Prompt => Where a line contains the word "avec", copy that line from the records below.

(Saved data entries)
= Beginning of Section =
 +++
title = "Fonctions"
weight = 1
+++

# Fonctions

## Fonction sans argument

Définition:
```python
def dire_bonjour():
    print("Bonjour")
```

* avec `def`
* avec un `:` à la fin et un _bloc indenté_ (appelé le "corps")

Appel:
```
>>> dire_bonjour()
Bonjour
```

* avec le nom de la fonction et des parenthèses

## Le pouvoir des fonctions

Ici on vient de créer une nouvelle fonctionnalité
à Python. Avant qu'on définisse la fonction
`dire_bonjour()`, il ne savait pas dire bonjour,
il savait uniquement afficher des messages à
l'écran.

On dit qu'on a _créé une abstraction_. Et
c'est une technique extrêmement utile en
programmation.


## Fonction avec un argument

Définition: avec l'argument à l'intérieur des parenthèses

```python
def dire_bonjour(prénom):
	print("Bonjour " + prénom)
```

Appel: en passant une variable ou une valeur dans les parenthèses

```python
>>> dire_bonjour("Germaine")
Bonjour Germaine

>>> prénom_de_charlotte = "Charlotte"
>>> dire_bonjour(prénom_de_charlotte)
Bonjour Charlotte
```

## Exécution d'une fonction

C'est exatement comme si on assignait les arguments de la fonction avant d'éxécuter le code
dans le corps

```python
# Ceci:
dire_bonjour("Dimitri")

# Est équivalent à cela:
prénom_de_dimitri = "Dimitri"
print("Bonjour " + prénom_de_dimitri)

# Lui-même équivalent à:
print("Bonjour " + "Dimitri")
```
= End of Section =
= Beginning of Section =
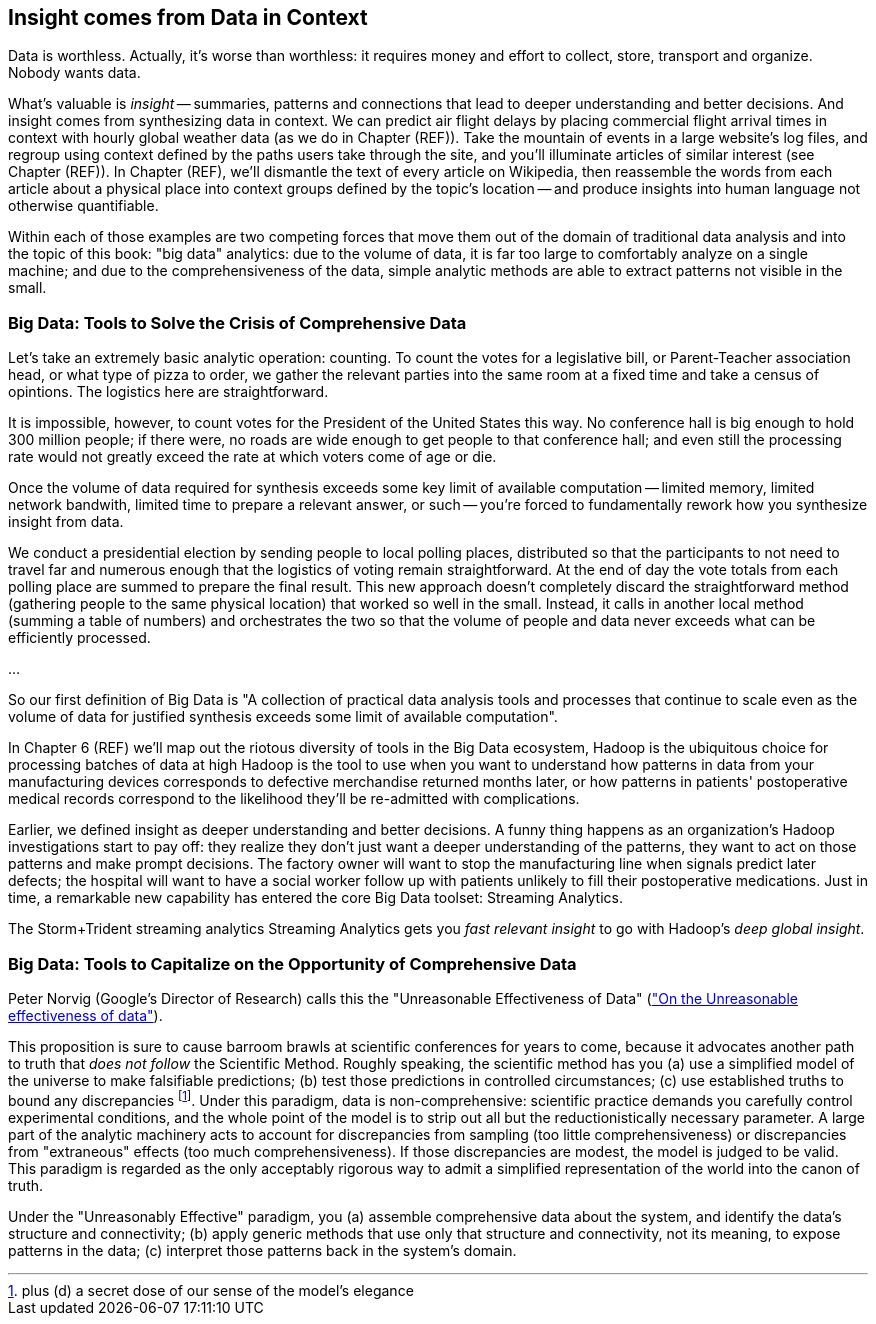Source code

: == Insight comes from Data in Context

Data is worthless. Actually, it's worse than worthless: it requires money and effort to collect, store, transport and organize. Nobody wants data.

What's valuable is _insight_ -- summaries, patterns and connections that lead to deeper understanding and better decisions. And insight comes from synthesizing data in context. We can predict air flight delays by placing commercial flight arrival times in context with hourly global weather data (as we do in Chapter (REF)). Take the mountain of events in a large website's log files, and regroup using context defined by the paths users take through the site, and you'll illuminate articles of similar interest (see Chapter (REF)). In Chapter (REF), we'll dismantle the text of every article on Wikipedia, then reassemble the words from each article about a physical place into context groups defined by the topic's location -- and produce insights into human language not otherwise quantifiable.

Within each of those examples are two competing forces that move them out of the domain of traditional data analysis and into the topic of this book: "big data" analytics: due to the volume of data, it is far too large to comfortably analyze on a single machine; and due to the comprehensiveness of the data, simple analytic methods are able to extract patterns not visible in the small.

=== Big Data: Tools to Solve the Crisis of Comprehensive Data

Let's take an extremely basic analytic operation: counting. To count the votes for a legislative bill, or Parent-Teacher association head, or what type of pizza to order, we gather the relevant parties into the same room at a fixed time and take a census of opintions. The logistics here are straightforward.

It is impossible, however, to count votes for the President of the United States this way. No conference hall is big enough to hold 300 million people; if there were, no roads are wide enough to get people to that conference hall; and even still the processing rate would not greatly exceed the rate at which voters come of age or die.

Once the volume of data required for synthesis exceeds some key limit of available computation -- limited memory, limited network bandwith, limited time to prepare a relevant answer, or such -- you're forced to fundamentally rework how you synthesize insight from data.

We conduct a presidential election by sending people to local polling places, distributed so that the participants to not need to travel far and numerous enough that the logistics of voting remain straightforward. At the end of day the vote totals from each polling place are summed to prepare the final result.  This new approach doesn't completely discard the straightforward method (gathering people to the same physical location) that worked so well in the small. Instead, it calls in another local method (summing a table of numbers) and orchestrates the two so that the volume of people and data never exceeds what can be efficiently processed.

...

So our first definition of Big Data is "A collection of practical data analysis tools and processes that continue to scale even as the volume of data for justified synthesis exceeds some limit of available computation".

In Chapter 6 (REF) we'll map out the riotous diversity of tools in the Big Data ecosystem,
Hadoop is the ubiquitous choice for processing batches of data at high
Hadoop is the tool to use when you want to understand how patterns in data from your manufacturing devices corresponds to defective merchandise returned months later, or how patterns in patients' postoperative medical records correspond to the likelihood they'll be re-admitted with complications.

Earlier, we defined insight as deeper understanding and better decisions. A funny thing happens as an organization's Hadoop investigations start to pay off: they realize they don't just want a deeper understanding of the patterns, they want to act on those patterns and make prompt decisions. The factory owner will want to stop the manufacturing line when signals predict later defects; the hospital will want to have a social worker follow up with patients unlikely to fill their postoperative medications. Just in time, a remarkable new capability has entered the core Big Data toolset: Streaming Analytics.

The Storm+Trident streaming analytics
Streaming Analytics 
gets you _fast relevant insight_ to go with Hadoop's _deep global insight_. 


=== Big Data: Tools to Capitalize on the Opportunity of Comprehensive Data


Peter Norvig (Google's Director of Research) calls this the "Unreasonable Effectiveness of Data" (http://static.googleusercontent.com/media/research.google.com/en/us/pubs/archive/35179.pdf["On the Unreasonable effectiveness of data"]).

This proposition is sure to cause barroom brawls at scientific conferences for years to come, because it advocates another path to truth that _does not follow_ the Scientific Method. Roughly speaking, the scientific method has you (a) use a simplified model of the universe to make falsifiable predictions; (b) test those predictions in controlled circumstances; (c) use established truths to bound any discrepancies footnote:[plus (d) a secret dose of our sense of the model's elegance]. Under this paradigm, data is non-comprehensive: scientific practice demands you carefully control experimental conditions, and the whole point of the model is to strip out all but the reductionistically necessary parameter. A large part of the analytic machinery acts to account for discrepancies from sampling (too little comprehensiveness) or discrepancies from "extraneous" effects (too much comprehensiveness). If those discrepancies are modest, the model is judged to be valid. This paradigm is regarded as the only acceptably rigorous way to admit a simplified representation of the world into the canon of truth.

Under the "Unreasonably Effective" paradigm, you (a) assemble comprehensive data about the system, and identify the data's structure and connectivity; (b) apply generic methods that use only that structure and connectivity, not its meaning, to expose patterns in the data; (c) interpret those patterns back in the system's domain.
= End of Section =
Solution for this exercise =>
* avec `def`
* avec un `:` à la fin et un _bloc indenté_ (appelé le "corps")
* avec le nom de la fonction et des parenthèses
## Fonction avec un argument
Définition: avec l'argument à l'intérieur des parenthèses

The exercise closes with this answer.